Perle, who was appointed as chairman in July 2001, resigned that position March 27, 2003. He is still a member of the board. Perle is also a resident fellow at the American Enterprise Institute, where he has authored several policy papers in recent months supporting the current military strike against Iraq. He serves both as chairman and CEO of Canadian media tycoon Conrad Black’s Hollinger Digital subsidiary.

J. Danforth Quayle

Quayle was Vice President of the United States from January 1989 to January 1993. After leaving office he has worked as a consultant, author and public speaker.

Henry S. Rowen

Rowen is a professor of public policy and management emeritus at Stanford University’s Graduate School of Business and a fellow at the Hoover Institution. He was assistant secretary of defense for international security affairs at the U.S. Department of Defense from 1961 to 1964 and 1989 to 1991.

James R. Schlesinger

Schlesinger divides his time between the Center for Strategic and International Studies, where he serves as counselor, and the investment banking firm Lehman Brothers, where he serves as senior advisor. He has served as director of the Central Intelligence Agency, Secretary of Defense and Secretary of Energy.

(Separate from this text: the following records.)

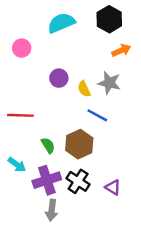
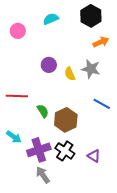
cyan semicircle: (61, 23) -> (51, 19), size x0.7
pink circle: (22, 48) -> (18, 31), moved
blue line: (97, 115) -> (102, 104), moved
green semicircle: (48, 145) -> (43, 111), moved
gray arrow: (52, 210) -> (43, 175), turned 138

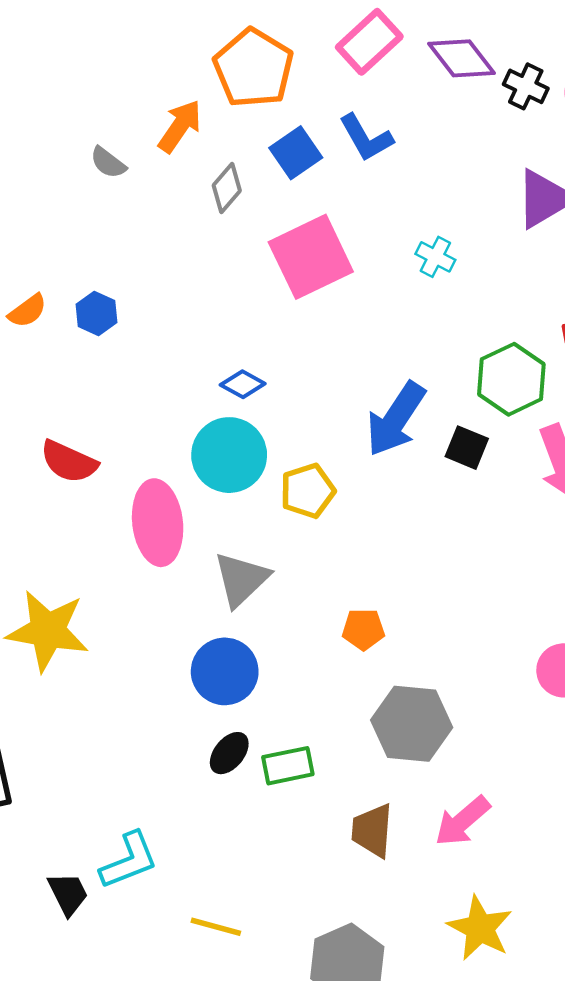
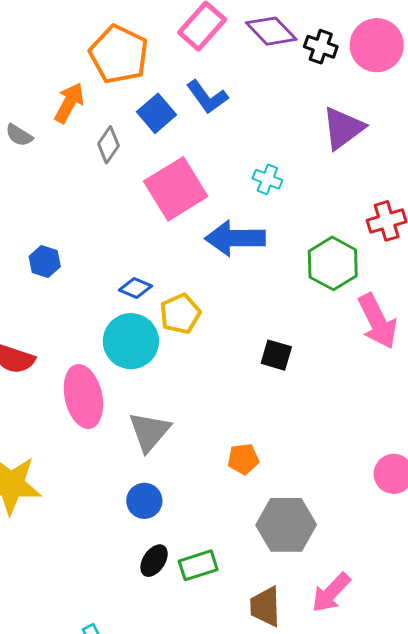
blue hexagon: (96, 313) -> (45, 262), moved
blue arrow: (396, 419) -> (235, 238), moved, turned 62
black square: (467, 448) -> (276, 355), moved
yellow pentagon: (308, 491) -> (180, 314), moved
blue circle: (225, 671) -> (144, 501), size x0.7

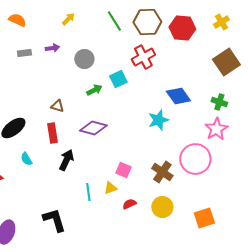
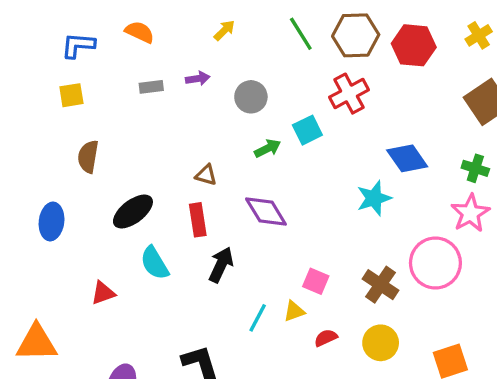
purple diamond: (93, 128) -> (266, 212), turned 44
cyan semicircle: (26, 159) -> (155, 263), size x1.5
cyan line: (88, 192) -> (258, 318), turned 36

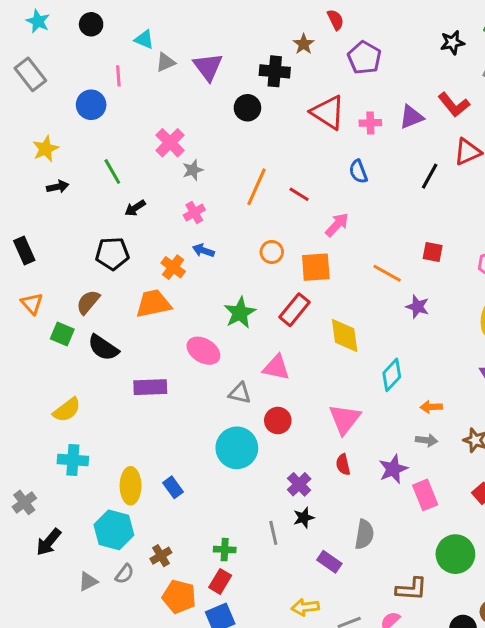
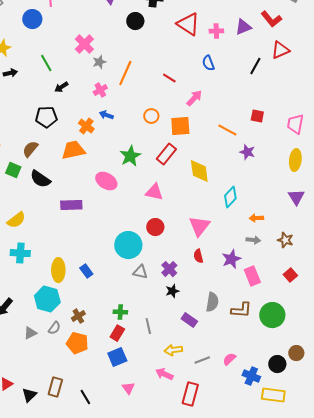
orange line: (257, 187) -> (125, 73), moved
gray triangle: (240, 393) -> (140, 272), moved
gray line: (273, 533) -> (148, 326), moved
brown L-shape: (411, 589) -> (241, 310), moved
orange pentagon: (179, 597) -> (77, 343), moved

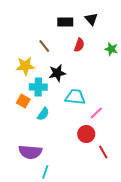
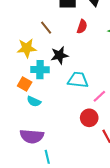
cyan semicircle: (43, 114) -> (34, 101), moved, turned 80
cyan line: (45, 172) -> (47, 157), turned -32

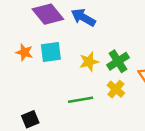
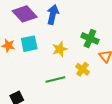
blue arrow: (83, 17) -> (53, 15), turned 78
green cross: (118, 61) -> (90, 38), moved, turned -30

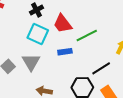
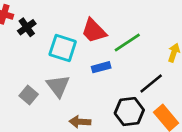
black cross: (37, 10) -> (27, 27), moved

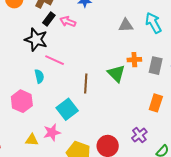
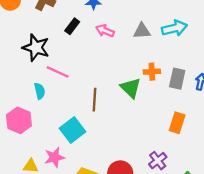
black rectangle: (49, 19) -> (72, 26), moved
pink arrow: (68, 22) -> (105, 31), moved
cyan arrow: (153, 23) -> (174, 28), turned 105

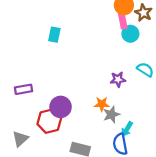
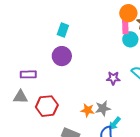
orange star: (102, 104) -> (88, 110), moved
purple circle: (61, 107) -> (62, 56), moved
gray triangle: (20, 139) -> (20, 97), moved, turned 35

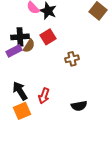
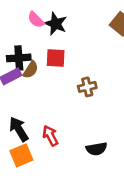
red square: (48, 37) -> (56, 58), turned 35
red arrow: (44, 96) -> (50, 136), turned 133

General (Ret.) Jack Sheehan

Sheehan joined Bechtel in 1998 after 35 years in the U.S. Marine Corp. He is currently a senior vice president and partner and responsible for the execution and strategy for the region that includes Europe, Africa, the Middle East and Southwest Asia. The four-star general served as NATO’s Supreme Allied Commander Atlantic and Commander in Chief, U.S. Atlantic Command before his retirement in 1997.

Kiron K. Skinner

Skinner is an assistant professor of history, political science and public policy at Carnegie Mellon University. She is the W. Glenn Campbell research fellow at the Hoover Institution.

Walter B. Slocombe

Slocombe is an attorney for the Washington, D.C. office of Caplin & Drysdale. He has worked for the Department of Defense as principal deputy assistant secretary of defense in international security affairs from 1979 to 1981 and as under secretary of defense for policy from 1994 to 2001.

Hal Sonnenfeldt

Sonnenfeldt is director of the Atlantic Council of the United States, a trustee at Johns Hopkins University and a guest scholar at the Brookings Institution. He was a counselor at the State Department from 1974 to 1977.

Ruth Wedgwood

Wedgwood is a professor of law at Johns Hopkins University, School of Advanced International Studies and at Yale University Law School. She is a senior fellow at the Council on Foreign Relations as an expert in international organizations and law.

Chris Williams

Williams, who served as a special assistant for policy matters to Defense Secretary Donald Rumsfeld after having been in a similar capacity for Senator Trent Lott (R-Miss.), joined Johnston & Associates after leaving the Pentagon. He is a registered lobbyist.

Pete Wilson

Pete Wilson is a distinguished visiting fellow at the Hoover Institution. He was the governor of California from 1991 to 1999 and a Senator from 1983 to 1991.

James Woolsey

Woolsey joined Booz Allen Hamilton as a vice president in July 2002. He is also a Principal of the Paladin Capital Group, and a Member of Paladin’s Homeland Security Fund Investment Committee. A former CIA director from 1993 to 1995, he has also practiced law for 22 years as a partner of Shea & Gardner in Washington, D.C. Woolsey has held high-level positions in two Republican and two Democratic administrations.